There are two ways to know your mandatory EPF contribution:
a) Check mandatory EPF contribution from your pay slip.
b) Calculate 12% of your basic salary to know the mandatory EPF contribution.
Once you know your mandatory annual EPF contribution, it needs to be deducted from Rs 2.5 lakh. This will give you an idea of ​​how much you can invest through VPF.
Here is an example of how you can calculate your annual VPF contribution.
Suppose you are earning Rs 30,000 per month as basic salary. The mandatory EPF contribution comes to Rs 3600 per month (12% of Rs 30,000). The annual EPF contribution is Rs 43,200 (Rs 3600 X 12). You can invest a maximum of Rs 2,06,800 (less than Rs 43,200 to Rs 2.5 lakh) through VPF in a financial year. This is the maximum amount that you can invest while ensuring that the interest earned remains tax-free in your hands.
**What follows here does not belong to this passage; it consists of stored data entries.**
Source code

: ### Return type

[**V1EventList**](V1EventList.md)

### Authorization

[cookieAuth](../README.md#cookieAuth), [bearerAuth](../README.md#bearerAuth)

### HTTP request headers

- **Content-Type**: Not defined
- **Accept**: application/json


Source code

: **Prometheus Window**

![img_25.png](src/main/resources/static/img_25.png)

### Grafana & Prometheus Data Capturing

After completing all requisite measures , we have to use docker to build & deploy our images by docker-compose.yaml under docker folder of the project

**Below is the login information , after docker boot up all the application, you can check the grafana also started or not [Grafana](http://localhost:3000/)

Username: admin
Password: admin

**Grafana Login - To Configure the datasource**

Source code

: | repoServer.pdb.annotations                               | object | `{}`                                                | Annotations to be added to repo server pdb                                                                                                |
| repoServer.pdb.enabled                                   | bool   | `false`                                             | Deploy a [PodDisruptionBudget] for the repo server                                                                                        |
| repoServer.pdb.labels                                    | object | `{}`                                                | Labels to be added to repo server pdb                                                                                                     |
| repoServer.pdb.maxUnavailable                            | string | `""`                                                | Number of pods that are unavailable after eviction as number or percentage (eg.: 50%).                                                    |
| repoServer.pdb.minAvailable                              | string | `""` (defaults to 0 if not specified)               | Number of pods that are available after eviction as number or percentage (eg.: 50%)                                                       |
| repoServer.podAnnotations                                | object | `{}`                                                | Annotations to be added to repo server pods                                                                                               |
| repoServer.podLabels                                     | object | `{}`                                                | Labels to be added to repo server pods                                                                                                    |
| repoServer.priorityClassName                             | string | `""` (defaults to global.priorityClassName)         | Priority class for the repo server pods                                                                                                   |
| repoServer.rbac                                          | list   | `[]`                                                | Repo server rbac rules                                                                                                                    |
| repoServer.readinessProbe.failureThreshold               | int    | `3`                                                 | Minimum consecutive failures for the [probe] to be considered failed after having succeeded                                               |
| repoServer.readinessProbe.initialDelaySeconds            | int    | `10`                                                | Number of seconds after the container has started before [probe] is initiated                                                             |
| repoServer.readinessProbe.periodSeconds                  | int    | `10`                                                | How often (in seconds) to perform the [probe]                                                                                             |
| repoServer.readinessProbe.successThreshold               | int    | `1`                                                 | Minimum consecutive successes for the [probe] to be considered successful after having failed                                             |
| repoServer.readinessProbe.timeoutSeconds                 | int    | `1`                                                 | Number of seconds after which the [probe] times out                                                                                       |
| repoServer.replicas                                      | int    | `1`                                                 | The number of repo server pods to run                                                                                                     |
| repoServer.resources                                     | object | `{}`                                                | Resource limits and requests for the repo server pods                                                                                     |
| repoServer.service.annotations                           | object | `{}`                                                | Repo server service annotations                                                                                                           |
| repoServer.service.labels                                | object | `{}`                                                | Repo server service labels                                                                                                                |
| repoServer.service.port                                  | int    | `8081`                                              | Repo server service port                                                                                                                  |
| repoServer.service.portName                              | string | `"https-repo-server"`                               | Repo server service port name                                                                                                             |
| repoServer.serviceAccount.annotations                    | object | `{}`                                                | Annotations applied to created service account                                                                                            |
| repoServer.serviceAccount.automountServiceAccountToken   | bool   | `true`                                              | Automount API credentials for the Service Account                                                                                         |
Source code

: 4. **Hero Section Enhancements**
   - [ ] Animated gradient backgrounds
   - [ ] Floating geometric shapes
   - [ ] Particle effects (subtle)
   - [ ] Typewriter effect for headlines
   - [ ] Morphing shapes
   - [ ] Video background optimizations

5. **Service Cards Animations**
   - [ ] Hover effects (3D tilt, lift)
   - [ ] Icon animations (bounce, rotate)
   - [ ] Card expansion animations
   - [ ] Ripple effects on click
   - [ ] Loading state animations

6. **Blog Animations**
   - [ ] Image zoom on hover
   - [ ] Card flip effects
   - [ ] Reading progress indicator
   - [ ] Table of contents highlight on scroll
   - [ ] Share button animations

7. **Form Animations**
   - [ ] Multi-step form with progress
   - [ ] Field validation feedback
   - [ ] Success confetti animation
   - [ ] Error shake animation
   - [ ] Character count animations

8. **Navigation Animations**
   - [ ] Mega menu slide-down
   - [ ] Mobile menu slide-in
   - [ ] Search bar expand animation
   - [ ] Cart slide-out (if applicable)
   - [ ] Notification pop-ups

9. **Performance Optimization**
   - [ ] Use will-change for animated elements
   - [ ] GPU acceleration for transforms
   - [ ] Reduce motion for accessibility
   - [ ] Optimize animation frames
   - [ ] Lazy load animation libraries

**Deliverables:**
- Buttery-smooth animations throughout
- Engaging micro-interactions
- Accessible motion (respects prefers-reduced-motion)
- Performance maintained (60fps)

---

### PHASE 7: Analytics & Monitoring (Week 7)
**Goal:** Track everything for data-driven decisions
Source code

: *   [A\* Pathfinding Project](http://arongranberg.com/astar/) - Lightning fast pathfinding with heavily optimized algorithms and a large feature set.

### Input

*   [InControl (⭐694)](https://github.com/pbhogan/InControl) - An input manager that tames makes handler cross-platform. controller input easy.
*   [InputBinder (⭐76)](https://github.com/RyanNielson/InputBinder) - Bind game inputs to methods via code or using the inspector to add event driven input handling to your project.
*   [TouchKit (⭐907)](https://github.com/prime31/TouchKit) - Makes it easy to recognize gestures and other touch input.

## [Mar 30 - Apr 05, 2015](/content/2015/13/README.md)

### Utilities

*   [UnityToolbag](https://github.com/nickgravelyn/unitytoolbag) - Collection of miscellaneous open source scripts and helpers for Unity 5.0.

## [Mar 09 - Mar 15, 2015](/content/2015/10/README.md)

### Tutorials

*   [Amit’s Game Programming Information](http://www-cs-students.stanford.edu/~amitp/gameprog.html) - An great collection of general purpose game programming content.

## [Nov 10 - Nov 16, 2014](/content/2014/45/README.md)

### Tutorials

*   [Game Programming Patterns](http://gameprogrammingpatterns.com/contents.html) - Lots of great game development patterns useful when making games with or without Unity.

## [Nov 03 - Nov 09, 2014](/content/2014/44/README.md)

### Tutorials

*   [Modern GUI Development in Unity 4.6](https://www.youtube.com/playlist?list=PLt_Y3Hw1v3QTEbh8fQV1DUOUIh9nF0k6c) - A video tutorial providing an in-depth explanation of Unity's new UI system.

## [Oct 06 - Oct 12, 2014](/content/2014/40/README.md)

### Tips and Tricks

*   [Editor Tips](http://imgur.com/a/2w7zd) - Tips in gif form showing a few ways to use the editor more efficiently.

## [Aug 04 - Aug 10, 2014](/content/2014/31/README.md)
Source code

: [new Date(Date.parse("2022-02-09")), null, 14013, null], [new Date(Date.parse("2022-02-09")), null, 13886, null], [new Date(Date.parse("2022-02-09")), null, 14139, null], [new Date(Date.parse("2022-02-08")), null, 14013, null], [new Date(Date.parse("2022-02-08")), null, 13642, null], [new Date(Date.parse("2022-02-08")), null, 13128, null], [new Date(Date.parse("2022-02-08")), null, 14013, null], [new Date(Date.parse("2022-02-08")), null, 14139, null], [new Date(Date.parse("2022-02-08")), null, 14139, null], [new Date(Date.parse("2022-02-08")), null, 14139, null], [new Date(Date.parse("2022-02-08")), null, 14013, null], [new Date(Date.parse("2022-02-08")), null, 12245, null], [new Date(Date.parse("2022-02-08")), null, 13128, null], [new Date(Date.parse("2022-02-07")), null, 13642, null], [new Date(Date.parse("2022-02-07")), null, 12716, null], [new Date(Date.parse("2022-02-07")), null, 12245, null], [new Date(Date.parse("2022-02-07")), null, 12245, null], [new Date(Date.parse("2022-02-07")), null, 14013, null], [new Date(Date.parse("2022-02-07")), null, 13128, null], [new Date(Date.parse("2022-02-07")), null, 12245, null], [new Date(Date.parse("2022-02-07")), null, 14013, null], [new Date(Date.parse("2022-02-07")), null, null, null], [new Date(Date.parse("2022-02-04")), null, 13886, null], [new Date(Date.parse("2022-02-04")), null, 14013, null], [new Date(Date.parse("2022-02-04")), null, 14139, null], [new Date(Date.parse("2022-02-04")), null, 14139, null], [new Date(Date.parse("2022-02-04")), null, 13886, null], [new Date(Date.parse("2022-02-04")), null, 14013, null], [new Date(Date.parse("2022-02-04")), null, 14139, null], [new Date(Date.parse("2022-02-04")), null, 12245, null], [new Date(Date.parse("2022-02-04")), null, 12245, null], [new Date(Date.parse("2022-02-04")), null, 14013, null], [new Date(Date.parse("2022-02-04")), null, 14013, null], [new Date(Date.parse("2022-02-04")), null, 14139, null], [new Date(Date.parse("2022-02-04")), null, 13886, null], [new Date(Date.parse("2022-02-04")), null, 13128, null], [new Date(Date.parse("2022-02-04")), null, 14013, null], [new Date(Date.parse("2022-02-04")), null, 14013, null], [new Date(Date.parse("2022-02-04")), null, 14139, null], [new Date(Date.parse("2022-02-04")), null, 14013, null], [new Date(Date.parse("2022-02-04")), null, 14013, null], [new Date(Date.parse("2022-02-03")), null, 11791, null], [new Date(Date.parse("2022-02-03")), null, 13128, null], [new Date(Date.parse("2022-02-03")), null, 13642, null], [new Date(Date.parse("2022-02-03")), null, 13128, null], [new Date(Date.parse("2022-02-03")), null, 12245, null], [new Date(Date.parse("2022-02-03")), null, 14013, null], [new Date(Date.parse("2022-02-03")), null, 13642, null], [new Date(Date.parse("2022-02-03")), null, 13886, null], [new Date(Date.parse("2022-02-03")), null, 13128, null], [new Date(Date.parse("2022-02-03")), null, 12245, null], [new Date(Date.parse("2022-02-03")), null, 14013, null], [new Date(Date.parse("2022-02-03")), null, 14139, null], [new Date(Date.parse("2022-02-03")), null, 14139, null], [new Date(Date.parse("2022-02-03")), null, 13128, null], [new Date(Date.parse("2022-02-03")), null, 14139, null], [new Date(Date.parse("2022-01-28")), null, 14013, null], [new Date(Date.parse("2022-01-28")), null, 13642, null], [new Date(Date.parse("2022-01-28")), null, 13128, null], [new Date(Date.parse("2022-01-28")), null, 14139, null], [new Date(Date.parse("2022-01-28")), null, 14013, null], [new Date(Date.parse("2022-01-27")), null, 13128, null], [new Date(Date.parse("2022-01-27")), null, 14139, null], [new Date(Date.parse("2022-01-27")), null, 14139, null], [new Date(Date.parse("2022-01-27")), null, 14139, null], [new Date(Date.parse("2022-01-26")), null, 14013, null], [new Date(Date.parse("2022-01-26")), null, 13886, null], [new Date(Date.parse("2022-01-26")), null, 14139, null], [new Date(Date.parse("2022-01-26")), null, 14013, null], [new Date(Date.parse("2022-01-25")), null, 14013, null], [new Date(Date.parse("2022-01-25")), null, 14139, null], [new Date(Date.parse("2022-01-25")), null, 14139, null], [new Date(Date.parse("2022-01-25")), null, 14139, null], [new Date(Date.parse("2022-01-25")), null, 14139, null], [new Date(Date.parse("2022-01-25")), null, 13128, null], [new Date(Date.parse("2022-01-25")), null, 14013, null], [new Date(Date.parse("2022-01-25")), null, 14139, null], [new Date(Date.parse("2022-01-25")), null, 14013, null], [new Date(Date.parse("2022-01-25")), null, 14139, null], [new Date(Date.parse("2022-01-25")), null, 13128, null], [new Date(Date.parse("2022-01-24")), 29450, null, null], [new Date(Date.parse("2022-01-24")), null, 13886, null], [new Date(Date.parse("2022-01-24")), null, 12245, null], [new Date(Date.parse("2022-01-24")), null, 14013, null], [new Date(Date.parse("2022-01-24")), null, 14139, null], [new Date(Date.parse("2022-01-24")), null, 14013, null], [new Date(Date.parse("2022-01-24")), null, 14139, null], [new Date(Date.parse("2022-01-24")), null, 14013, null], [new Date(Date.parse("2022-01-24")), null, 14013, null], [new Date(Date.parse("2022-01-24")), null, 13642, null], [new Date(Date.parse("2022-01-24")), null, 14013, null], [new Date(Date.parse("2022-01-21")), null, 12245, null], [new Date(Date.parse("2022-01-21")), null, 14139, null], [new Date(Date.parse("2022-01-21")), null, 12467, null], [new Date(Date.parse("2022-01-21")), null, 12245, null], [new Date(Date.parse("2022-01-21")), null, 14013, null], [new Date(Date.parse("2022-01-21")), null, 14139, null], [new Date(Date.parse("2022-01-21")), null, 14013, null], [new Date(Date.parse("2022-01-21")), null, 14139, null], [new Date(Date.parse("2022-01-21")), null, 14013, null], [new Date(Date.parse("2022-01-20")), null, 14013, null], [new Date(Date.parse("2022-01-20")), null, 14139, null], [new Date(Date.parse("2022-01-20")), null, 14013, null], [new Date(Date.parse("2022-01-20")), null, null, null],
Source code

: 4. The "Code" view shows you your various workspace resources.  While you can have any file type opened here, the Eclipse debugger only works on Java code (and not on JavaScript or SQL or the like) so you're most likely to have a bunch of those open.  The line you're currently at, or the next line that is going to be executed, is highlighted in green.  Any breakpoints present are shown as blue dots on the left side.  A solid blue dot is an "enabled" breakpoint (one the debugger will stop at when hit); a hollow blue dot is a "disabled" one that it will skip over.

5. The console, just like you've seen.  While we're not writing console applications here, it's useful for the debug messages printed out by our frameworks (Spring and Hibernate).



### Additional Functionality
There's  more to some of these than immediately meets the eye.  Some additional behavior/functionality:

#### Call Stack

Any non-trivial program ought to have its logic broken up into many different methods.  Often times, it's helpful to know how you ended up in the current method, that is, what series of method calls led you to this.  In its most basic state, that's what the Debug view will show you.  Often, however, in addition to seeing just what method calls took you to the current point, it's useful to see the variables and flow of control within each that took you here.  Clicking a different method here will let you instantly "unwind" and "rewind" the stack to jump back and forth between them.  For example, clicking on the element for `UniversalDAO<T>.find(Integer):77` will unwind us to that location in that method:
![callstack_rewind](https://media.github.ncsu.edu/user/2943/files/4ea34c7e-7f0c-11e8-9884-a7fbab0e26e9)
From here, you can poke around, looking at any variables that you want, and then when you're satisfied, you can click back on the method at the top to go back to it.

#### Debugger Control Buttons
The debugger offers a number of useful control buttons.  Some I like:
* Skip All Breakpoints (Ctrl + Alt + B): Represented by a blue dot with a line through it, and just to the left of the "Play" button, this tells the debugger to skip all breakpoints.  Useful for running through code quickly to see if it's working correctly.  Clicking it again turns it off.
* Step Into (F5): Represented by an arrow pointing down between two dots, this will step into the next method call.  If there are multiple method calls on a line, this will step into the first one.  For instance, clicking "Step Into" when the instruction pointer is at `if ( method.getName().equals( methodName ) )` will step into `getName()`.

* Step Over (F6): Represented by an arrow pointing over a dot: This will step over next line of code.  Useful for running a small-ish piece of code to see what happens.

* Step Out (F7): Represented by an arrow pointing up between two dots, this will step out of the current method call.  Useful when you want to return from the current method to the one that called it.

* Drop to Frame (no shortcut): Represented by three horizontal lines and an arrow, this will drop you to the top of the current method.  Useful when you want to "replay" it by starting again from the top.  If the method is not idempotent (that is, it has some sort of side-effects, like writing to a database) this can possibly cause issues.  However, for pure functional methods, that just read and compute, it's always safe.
If you are a government employee
For government employees or those employees whose employers do not contribute to the EPF account, the limit is Rs 5 lakh instead of Rs 2.5 lakh. Using the example above, one can invest a maximum of Rs 4,56,800 (less than Rs 43,200 by Rs 5 lakh) through VPF.
not just a one time exercise
Once the VPF contribution is known you should not assume that the same amount will continue in future years also. This is because every time you receive an increment, your mandatory EPF contribution also increases. Thus, you must ensure that you can contribute through VPF in future years also without crossing the tax-free limit.
Continuing the above example, suppose that after the assessment session, the basic pay is increased to Rs 35,000. The annual mandatory contribution comes to Rs 50,400. Hence, the maximum amount that can be contributed through VPF will come down to Rs 1,99,600 (Rs 2.5 lakh less from Rs 50,400).